• [Document excerpt]
====================

# Footing Change



## Howard Gaines III (Dec 26, 2007)

In doing our Sunday training, I changed up one scenario. I used an 8' x 8' sheep holding pen and placed empty landscape buckets in there. The dogs then must problem-solve and figure how to get the decoy. The first choice is to jump over the top and into the pen, about 42". The other choice is to have the owner open one edge of the panel and let the dog in. 

Once inside the pen, the decoys will kick and fling the empty buckets at the dogs. Some real wild stuff. None of the dogs failed to bite and the footing was a challenge once they took hold of the decoy. Some crazy training stuff...Delaware style!:-s


----------



## Jerry Lyda (Apr 4, 2006)

Way to go Howard. We at APPDA call this our hell house. Google APPDA and check some of the wild stuff we do in there. Jay is crazy in there, kicking screaming. Some fun stuff and the dogs love it. The only way they can get in is through a window. Real stuff.

====================

• [Tasks for this exercise]
1. Answer these about the dog-training thread:
(a) How big was the sheep holding pen used in the Sunday training?
(b) About how high is the jump over the top into the pen?
(c) What does APPDA call its own version of this setup?
2. Reproduce the stretch of the dog-training thread from "Once inside the" through "window. Real stuff.".
3. Take the dog-training thread further, picking up right after its final post.
The items that come next are separate material, apart from the dog-training thread.

====================

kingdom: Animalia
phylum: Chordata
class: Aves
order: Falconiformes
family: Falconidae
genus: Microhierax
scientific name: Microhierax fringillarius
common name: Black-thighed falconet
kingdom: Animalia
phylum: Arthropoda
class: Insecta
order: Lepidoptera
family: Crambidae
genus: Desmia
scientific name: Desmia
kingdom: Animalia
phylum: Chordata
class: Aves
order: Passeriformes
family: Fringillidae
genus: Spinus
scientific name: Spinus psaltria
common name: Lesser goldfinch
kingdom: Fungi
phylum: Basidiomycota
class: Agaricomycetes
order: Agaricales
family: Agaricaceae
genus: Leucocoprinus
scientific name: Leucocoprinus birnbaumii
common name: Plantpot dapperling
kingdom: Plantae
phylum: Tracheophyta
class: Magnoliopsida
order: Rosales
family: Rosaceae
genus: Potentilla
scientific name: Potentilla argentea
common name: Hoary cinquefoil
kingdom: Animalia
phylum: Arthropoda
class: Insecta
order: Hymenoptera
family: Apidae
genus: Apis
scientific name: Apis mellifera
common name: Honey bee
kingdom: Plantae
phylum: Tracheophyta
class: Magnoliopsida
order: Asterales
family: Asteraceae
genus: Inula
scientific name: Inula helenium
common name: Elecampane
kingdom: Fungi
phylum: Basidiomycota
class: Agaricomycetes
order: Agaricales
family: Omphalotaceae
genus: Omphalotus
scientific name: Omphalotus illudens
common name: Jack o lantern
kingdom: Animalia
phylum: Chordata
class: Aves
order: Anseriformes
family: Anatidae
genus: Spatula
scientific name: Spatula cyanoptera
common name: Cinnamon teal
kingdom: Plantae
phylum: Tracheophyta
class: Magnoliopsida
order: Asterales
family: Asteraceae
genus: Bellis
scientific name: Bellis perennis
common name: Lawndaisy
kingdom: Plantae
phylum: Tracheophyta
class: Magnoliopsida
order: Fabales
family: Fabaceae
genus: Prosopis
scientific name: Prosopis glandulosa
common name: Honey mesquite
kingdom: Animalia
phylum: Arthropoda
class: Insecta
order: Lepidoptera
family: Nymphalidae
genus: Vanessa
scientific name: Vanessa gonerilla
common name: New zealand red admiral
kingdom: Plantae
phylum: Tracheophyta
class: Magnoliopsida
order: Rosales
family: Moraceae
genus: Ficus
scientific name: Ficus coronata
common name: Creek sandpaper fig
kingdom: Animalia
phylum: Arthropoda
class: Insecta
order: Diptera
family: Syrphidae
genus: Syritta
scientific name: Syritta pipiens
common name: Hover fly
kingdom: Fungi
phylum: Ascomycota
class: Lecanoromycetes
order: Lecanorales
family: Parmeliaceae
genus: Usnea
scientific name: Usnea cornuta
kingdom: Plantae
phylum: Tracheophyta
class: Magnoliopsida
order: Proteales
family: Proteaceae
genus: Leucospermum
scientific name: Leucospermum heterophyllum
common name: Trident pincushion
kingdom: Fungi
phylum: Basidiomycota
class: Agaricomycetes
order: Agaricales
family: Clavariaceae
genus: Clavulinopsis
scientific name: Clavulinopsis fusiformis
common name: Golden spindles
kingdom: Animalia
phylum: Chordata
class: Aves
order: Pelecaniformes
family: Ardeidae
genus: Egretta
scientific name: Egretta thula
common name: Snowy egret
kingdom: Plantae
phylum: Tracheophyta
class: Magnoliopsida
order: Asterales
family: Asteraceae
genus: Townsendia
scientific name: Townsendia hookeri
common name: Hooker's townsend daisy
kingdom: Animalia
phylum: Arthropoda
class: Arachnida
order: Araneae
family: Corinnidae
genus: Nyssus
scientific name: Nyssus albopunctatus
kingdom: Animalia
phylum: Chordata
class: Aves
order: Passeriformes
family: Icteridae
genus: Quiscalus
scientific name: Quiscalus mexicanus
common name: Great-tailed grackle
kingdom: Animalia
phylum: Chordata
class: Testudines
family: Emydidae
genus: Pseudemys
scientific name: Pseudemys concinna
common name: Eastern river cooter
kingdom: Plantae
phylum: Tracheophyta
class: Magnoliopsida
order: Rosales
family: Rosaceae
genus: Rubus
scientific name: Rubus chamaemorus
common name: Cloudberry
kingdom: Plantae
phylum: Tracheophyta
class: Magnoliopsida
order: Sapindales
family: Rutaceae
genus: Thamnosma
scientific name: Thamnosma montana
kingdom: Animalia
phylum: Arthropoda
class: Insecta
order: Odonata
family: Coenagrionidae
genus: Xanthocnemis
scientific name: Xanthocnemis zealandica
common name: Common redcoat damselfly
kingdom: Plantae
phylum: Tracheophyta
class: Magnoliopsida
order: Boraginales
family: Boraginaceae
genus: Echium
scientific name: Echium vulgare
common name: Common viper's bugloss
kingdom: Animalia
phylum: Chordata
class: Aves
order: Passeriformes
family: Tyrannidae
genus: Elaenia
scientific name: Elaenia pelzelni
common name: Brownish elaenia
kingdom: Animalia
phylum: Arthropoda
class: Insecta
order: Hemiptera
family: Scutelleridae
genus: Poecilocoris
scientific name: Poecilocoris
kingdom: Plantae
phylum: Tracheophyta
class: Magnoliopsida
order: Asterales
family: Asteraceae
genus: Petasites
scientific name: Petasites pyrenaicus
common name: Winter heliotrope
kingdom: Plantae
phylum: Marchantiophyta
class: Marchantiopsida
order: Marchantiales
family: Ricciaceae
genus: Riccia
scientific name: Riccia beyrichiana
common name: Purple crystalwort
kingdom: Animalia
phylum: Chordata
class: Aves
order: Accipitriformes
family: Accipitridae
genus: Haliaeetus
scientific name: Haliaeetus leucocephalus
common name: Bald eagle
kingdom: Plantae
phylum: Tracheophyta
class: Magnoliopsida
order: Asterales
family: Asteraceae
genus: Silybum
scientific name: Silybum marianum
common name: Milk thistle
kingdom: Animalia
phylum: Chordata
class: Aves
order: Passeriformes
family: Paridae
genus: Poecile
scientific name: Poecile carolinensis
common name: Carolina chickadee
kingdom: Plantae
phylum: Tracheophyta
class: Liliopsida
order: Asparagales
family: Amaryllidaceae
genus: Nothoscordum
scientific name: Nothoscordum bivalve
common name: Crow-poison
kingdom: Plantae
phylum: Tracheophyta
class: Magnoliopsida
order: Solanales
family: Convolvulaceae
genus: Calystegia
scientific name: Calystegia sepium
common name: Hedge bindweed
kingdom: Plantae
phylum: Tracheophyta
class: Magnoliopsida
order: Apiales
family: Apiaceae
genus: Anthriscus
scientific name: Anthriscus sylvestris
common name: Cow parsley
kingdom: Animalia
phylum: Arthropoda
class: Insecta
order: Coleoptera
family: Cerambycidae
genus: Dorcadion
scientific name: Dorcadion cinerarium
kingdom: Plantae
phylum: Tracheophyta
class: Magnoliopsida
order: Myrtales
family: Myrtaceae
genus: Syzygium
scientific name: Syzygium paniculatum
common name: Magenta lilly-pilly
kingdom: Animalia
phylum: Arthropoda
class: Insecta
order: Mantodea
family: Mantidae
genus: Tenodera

====================

• [Outputs for the tasks]
1.
(a) 8' x 8'
(b) About 42"
(c) Their hell house

2.
Once inside the pen, the decoys will kick and fling the empty buckets at the dogs. Some real wild stuff. None of the dogs failed to bite and the footing was a challenge once they took hold of the decoy. Some crazy training stuff...Delaware style!:-s


----------



## Jerry Lyda (Apr 4, 2006)

Way to go Howard. We at APPDA call this our hell house. Google APPDA and check some of the wild stuff we do in there. Jay is crazy in there, kicking screaming. Some fun stuff and the dogs love it. The only way they can get in is through a window. Real stuff.

3.
----------



## Jerry Lyda (Apr 4, 2006)

Here's a link:
http://www.youtube.com/watch?v=GJPyYlrEjgs


----------



## Howard Gaines III (Dec 26, 2007)

Jerry Lyda said:


> Way to go Howard. We at APPDA call this our hell house. Google APPDA and check some of the wild stuff we do in there. Jay is crazy in there, kicking screaming. Some fun stuff and the dogs love it. The only way they can get in is through a window. Real stuff.


The only way in is through the window...sounds like teenage dating after hours to me!


----------



## Jerry Lyda (Apr 4, 2006)

Didn't I say it was just like real stuff?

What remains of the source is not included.